Spis treści:
- Bernardyn i drugi pies uciekły z posesji
- Pomoc medyczna w Ostrowi Mazowieckiej i Warszawie
- Właściciel psa pod nadzorem prokuratury
- Działania służb i kolejne kroki
Bernardyn i drugi pies uciekły z posesji
Do zdarzenia doszło 22 października wczesnym popułudniem. Dwa psy wydostały się z ogrodzonej posesji w Małkini Górnej. Według ustaleń śledczych zwierzęta przeszły przez otwór między bramą a bramką. Drugi pies nie był agresywny. Bernardyn zaatakował 11-letnią dziewczynkę idącą chodnikiem.
Dziewczynka doznała ran kąsanych prawego przedramienia. Pomocy udzieliła mieszkanka okolicy, która była świadkiem ataku. Wezwano służby ratunkowe i policję. Dziecko trafiło pod opiekę lekarzy. Więcej o podobnych interwencjach drogowych przeczytasz więcej tutaj.
- atak miał miejsce niedaleko posesji,
- drugi pies nie był agresywny,
- bernardyn uciekł przez lukę w ogrodzeniu.

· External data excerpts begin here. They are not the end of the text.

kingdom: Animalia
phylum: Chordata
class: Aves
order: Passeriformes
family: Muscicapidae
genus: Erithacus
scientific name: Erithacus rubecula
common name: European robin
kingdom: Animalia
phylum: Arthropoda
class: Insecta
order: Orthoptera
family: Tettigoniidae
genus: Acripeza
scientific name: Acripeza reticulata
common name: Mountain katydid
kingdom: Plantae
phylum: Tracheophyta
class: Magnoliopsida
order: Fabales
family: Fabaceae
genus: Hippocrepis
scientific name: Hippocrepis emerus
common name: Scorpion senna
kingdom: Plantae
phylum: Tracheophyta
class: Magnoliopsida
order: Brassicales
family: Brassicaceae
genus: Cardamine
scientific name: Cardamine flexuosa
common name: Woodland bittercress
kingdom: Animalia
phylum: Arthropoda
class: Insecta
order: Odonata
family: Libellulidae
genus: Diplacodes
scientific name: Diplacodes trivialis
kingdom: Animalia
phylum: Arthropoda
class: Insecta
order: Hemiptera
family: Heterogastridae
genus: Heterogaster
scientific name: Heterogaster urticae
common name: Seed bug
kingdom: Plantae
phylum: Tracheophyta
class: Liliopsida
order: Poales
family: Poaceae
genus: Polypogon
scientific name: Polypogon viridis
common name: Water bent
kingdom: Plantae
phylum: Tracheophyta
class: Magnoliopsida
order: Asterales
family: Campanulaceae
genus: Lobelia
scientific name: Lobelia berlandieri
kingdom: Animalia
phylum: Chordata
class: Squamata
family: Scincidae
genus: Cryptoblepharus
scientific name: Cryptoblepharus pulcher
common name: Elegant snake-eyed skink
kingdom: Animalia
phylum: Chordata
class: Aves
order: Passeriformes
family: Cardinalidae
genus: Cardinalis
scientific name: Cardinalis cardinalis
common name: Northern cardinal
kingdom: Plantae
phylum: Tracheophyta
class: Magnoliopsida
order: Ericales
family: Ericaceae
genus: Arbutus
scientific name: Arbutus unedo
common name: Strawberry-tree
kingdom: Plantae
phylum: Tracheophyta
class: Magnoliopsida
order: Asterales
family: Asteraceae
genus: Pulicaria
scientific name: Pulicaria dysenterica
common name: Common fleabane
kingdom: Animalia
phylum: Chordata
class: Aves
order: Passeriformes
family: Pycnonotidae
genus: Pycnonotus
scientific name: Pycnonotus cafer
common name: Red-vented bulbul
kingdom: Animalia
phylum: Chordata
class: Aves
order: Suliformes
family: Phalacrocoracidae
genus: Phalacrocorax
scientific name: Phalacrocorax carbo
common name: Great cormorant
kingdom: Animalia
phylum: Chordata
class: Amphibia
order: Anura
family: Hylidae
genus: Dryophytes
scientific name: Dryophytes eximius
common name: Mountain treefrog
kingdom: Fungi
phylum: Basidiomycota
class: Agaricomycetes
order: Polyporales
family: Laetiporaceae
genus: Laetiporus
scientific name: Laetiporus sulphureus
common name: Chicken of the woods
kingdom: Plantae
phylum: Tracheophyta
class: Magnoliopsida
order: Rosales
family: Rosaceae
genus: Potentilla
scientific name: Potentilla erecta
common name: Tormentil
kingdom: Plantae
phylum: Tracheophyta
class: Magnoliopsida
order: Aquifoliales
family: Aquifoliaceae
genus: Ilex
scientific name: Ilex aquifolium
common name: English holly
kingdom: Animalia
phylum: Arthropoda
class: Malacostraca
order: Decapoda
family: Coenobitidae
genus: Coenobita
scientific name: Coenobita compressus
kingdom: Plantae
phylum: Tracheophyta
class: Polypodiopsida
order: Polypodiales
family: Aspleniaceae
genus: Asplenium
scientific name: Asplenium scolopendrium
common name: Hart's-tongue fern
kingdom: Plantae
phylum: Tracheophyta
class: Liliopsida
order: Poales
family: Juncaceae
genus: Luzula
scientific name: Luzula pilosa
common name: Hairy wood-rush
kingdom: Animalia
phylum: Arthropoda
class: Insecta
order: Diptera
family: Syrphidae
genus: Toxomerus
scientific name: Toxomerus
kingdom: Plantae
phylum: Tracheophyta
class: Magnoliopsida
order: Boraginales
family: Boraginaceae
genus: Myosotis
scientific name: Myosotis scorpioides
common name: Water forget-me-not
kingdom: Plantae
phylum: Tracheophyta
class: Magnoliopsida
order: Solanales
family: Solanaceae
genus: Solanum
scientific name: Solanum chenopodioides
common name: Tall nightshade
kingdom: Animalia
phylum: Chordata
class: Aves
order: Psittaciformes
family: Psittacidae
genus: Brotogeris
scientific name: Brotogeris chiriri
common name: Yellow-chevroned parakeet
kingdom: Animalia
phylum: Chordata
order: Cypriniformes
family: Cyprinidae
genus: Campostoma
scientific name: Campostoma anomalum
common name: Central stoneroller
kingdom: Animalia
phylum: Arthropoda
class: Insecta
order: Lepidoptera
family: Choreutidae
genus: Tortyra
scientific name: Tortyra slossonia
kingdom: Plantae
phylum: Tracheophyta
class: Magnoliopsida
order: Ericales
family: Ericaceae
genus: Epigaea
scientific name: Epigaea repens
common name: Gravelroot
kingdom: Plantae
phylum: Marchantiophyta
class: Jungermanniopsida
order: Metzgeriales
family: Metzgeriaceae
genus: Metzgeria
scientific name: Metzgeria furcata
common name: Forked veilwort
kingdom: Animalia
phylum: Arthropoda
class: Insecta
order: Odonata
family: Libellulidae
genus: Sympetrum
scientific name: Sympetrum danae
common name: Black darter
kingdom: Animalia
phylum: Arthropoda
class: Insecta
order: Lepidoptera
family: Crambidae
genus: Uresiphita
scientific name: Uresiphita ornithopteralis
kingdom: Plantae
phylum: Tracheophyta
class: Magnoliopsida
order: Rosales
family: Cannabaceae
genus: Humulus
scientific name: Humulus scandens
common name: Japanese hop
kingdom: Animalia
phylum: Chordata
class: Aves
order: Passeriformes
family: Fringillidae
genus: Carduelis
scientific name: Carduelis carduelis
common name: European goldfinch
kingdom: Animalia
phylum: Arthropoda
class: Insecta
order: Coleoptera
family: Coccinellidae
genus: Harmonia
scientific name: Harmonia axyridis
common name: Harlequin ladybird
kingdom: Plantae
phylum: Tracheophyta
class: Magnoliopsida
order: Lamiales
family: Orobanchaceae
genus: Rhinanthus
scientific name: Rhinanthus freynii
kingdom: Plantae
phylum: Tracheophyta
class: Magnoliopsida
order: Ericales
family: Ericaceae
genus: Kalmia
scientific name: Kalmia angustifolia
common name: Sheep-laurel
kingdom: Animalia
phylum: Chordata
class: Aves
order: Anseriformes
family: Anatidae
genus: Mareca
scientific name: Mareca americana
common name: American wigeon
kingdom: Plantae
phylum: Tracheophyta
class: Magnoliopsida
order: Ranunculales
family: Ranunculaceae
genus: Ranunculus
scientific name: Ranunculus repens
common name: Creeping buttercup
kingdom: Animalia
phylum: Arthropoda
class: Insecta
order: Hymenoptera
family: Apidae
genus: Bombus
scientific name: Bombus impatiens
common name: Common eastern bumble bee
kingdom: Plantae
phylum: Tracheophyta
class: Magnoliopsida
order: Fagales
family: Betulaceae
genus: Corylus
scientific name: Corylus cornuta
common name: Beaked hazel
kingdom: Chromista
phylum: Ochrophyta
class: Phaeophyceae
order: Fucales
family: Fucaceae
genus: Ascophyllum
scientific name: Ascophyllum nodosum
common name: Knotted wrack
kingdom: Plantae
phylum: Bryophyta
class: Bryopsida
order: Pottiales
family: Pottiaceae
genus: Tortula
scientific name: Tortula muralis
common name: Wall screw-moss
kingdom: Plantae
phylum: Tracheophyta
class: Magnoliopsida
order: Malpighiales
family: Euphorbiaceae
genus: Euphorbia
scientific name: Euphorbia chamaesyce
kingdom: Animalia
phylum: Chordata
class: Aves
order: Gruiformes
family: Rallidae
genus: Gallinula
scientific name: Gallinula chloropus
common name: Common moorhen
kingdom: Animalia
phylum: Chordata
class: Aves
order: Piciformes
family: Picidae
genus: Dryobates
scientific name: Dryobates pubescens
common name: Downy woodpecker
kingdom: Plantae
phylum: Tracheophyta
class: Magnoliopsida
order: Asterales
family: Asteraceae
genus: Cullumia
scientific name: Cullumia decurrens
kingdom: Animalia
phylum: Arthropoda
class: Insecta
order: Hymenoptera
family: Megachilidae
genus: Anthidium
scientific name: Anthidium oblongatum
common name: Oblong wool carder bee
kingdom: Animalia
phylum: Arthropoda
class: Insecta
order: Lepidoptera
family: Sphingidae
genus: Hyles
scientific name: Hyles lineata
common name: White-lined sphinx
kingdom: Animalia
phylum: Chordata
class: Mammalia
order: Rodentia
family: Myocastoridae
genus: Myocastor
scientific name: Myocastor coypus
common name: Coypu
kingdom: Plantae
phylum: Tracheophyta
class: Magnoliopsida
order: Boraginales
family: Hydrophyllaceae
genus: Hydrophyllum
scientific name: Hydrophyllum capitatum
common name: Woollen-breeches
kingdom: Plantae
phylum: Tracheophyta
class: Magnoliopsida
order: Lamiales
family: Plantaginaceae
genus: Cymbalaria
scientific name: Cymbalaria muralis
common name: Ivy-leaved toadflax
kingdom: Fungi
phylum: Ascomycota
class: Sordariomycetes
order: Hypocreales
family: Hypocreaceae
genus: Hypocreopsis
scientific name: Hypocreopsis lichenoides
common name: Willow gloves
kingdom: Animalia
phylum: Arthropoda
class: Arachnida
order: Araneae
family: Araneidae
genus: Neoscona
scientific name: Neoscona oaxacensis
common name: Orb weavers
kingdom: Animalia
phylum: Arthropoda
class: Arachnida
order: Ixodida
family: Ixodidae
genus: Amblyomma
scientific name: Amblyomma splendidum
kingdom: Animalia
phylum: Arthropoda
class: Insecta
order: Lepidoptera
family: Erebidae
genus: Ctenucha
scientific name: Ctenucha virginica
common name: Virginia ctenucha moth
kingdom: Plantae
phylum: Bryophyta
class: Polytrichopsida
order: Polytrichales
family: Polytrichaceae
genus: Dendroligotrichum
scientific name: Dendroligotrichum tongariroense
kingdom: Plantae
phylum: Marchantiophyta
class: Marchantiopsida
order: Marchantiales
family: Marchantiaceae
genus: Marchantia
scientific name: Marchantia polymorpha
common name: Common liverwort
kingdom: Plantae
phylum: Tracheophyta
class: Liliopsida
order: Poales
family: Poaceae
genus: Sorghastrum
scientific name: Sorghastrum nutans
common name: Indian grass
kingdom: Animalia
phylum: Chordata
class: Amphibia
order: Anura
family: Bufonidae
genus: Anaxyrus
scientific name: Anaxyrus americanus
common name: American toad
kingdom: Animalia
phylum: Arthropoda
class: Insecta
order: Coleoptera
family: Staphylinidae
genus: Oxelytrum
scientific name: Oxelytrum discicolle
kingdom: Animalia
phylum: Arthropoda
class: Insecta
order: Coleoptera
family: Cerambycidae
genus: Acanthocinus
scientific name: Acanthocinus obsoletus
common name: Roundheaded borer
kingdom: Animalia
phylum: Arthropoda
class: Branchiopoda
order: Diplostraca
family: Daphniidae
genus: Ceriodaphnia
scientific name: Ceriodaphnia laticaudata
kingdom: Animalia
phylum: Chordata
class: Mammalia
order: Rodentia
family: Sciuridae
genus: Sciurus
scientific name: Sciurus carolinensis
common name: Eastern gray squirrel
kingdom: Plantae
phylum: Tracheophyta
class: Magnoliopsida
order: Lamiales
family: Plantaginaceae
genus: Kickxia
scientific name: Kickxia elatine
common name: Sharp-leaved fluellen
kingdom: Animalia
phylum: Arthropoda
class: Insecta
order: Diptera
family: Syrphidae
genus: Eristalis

Pomoc medyczna w Ostrowi Mazowieckiej i Warszawie
Ranna dziewczynka została najpierw przewieziona do szpitala w Ostrowi Mazowieckiej. Następnie trafiła do szpitala dziecięcego w Warszawie, gdzie otrzymała specjalistyczną pomoc. Rzeczniczka Prokuratury Okręgowej w Ostrołęce, Elżbieta Łukasiewicz, poinformowała, że dziecko było przytomne, a jego życiu nie zagrażało niebezpieczeństwo. Dla porównania opisana została bohaterska akcja ratowania życia w Warszawie.
Świadkowie przekazali, że psy dotąd nie sprawiały problemów. Nie odnotowano wcześniejszych ucieczek z posesji.
Właściciel psa pod nadzorem prokuratury
Właścicielem zwierząt jest 52-letni mieszkaniec Małkini Górnej. Mężczyzna ma dostarczyć dokumentację szczepień przeciw wściekliźnie. Ostatnie szczepienie bernardyna odnotowano w lutym 2024 roku. Jest ono ważne do lutego 2025 roku.

Prokuratura prowadzi postępowanie w kierunku narażenia dziecka na bezpośrednie niebezpieczeństwo utraty życia lub zdrowia. Pies został skierowany na obserwację przez Powiatowego Lekarza Weterynarii.
Działania służb i kolejne kroki
Śledztwo nadzoruje Prokuratura Okręgowa w Ostrołęce. Zabezpieczono dowody i przesłuchano świadków. Śledczy analizują, czy właściciel zachował należytą ostrożność przy zabezpieczeniu posesji. Wątki dotyczące przemocy i zagrożeń w przestrzeni publicznej ilustruje także atak nożownika.
Sprawa nadal jest w toku, a ustalenia śledczych będą kluczowe dla dalszych decyzji prokuratury.